> _Problem_:
Reproduce every line of the records below word for word, leaving out the pictures.

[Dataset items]
◆ ◆ ◆ ◆ ◆ ◆ ◆
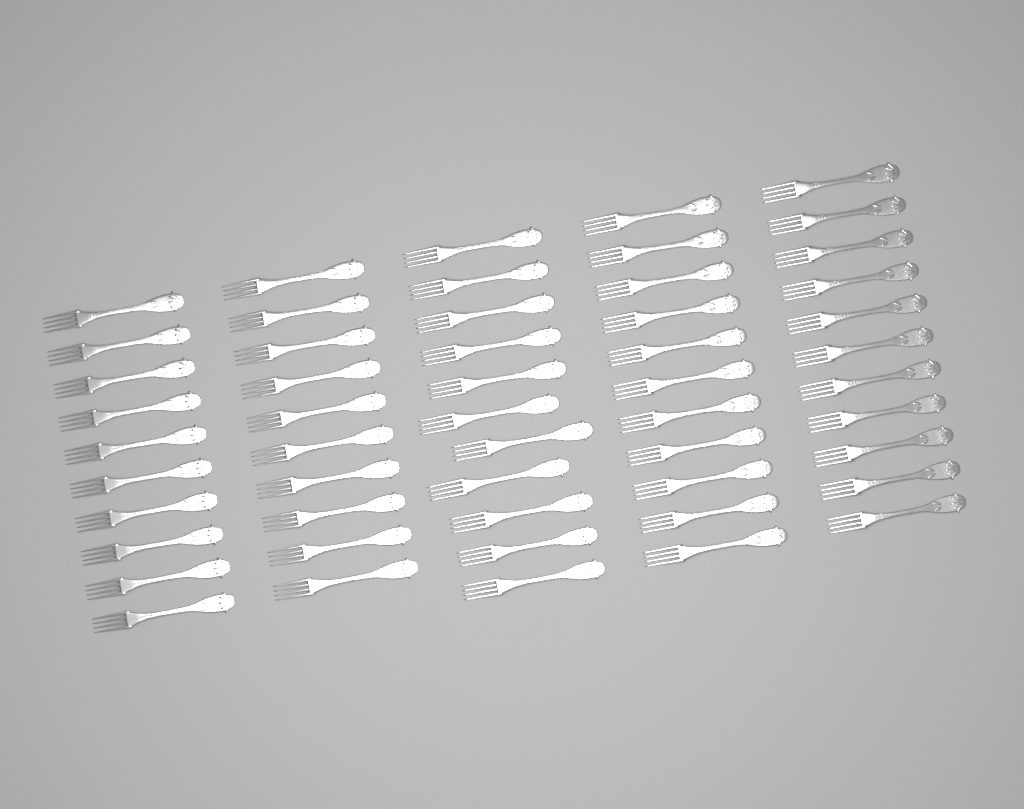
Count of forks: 53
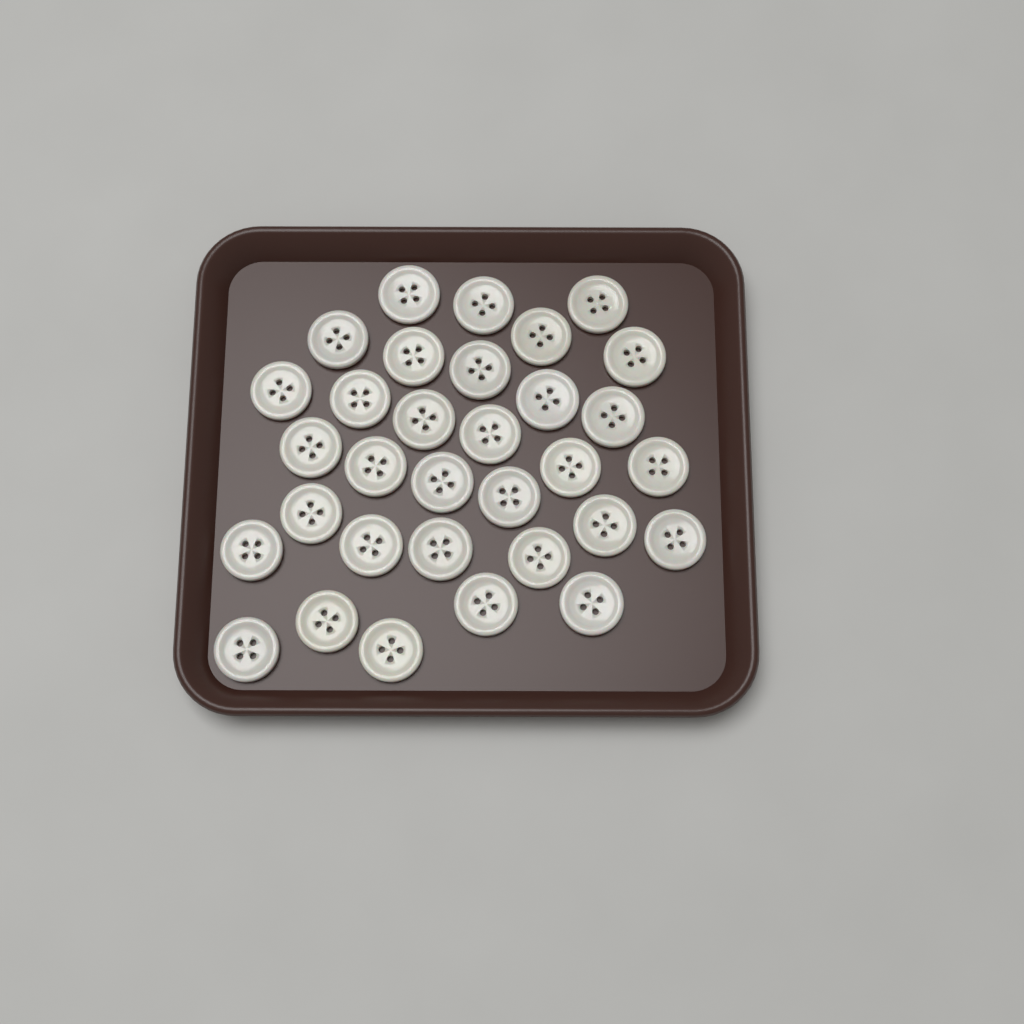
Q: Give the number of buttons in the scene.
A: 32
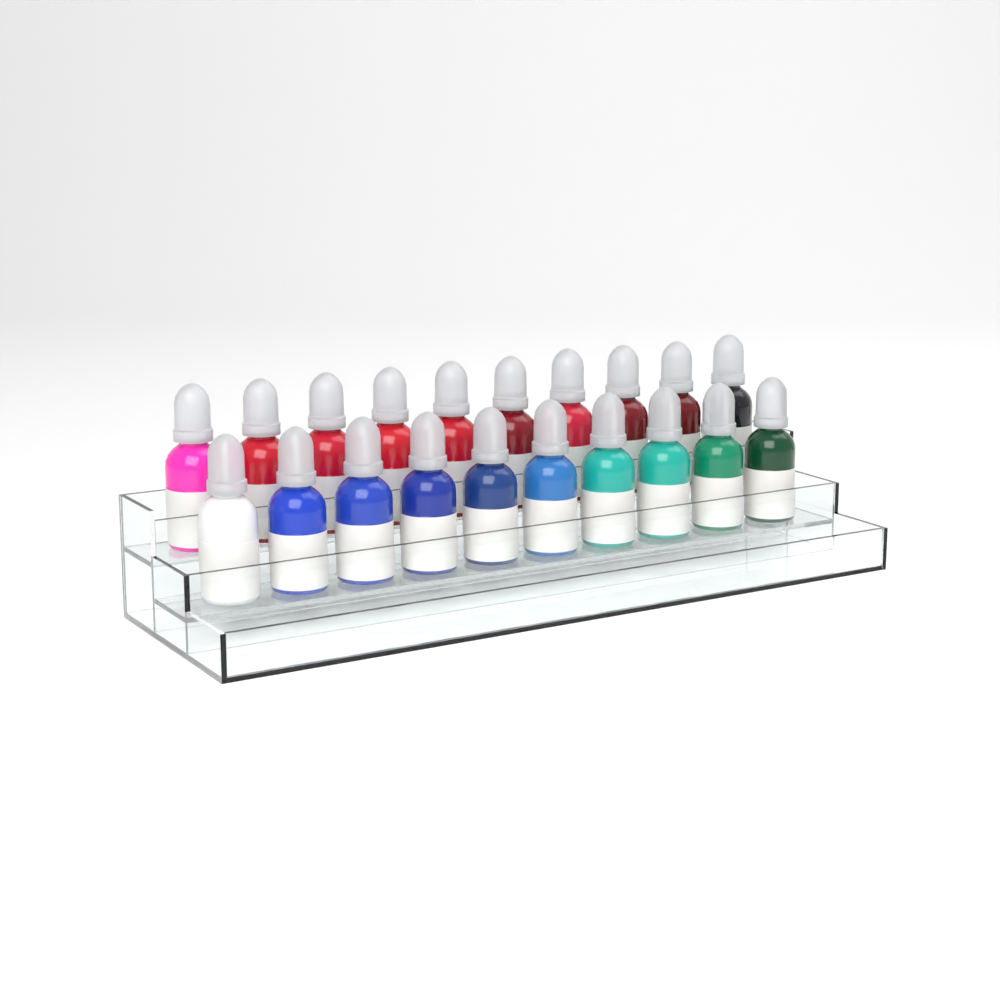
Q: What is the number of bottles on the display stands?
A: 20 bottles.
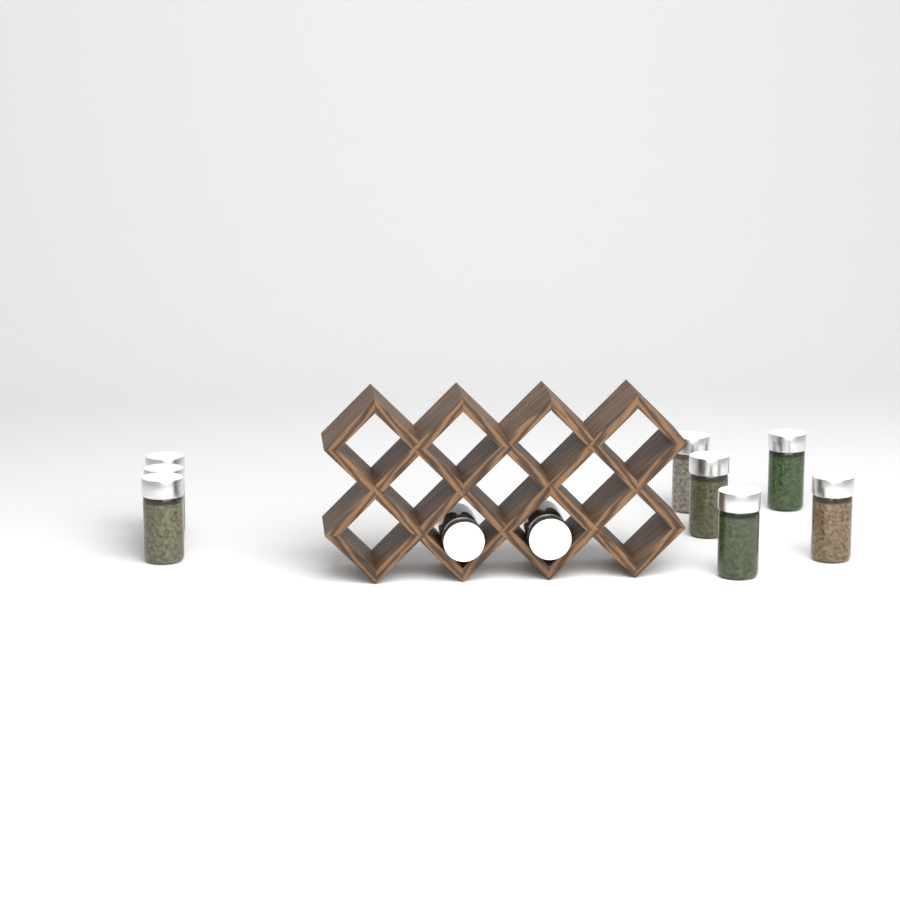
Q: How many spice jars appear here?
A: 10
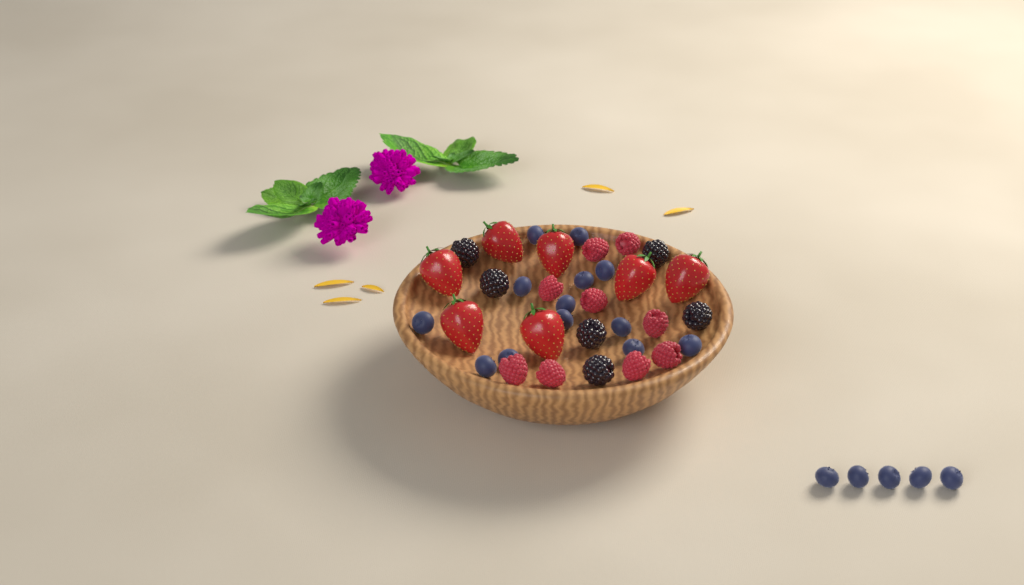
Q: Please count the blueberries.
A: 18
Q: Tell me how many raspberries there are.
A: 9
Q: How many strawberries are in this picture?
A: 7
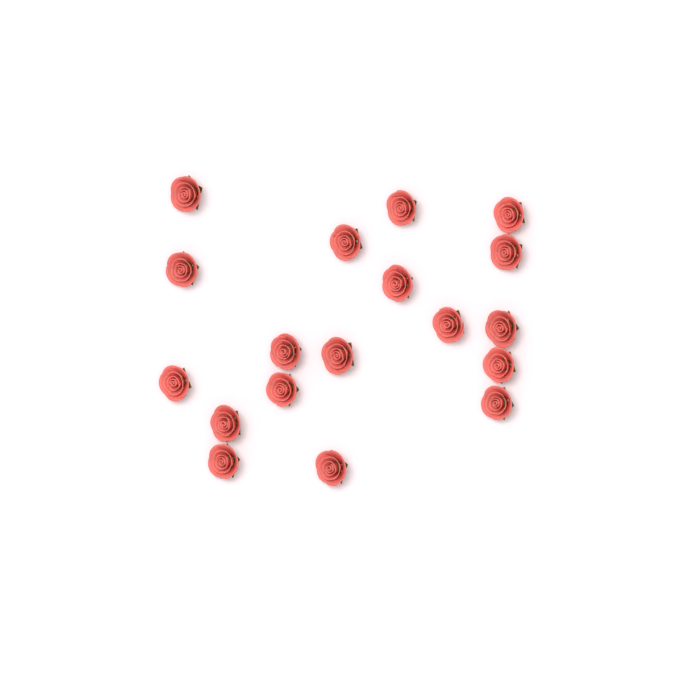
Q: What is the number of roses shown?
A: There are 18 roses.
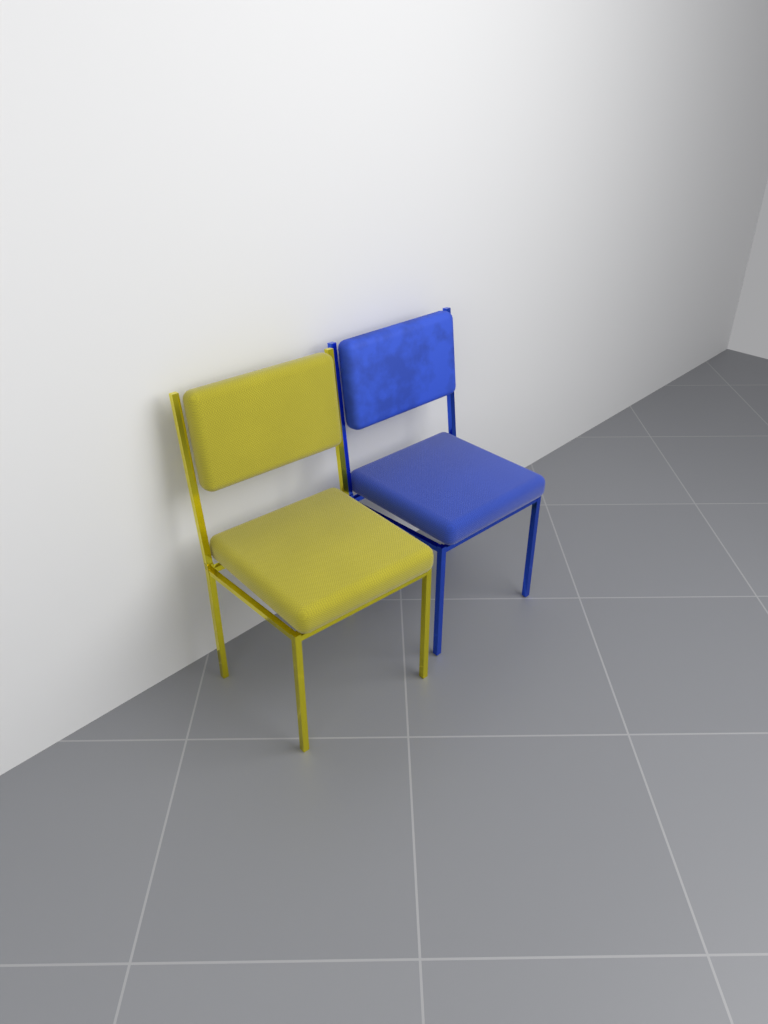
◆ ◆ ◆ ◆ ◆ ◆ ◆
> _Written response_:
Count of forks: 53
Q: Give the number of buttons in the scene.
A: 32
Q: What is the number of bottles on the display stands?
A: 20 bottles.
Q: How many spice jars appear here?
A: 10
Q: Please count the blueberries.
A: 18
Q: Tell me how many raspberries there are.
A: 9
Q: How many strawberries are in this picture?
A: 7
Q: What is the number of roses shown?
A: There are 18 roses.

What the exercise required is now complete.